Records provided section start

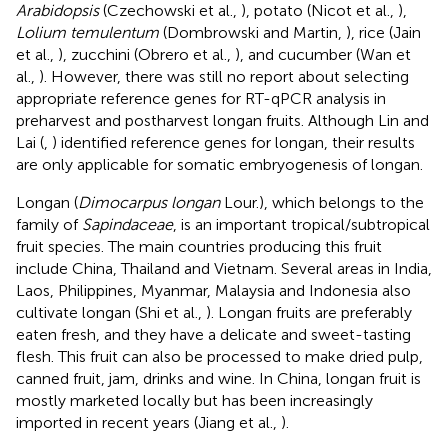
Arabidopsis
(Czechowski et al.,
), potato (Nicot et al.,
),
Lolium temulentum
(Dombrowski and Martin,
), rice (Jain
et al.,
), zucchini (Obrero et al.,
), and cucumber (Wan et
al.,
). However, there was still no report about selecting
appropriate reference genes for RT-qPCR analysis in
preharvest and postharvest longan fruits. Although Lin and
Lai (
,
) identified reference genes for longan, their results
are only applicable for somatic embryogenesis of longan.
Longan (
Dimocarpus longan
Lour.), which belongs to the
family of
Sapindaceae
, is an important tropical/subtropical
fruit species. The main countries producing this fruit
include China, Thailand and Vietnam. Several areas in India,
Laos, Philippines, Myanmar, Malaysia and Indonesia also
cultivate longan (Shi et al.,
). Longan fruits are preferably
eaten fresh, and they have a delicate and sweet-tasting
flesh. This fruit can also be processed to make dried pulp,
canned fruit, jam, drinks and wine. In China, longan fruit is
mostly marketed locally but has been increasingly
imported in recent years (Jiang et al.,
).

Records provided section end
Records provided section start

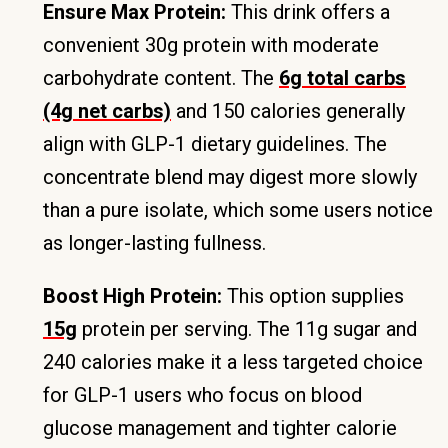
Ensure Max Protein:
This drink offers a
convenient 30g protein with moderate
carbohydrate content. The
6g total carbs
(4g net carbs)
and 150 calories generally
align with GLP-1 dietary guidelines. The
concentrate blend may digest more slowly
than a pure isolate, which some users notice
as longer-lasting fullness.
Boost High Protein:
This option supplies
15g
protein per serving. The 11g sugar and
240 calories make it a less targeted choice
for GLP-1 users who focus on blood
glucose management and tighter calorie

Records provided section end

● **Work task**: The listing above holds a line with "carbohydrate content. The" and a line with "glucose management and tighter calorie". Print the stretch from the first through the second, exactly and alone.

● **Answer box**:
carbohydrate content. The
6g total carbs
(4g net carbs)
and 150 calories generally
align with GLP-1 dietary guidelines. The
concentrate blend may digest more slowly
than a pure isolate, which some users notice
as longer-lasting fullness.
Boost High Protein:
This option supplies
15g
protein per serving. The 11g sugar and
240 calories make it a less targeted choice
for GLP-1 users who focus on blood
glucose management and tighter calorie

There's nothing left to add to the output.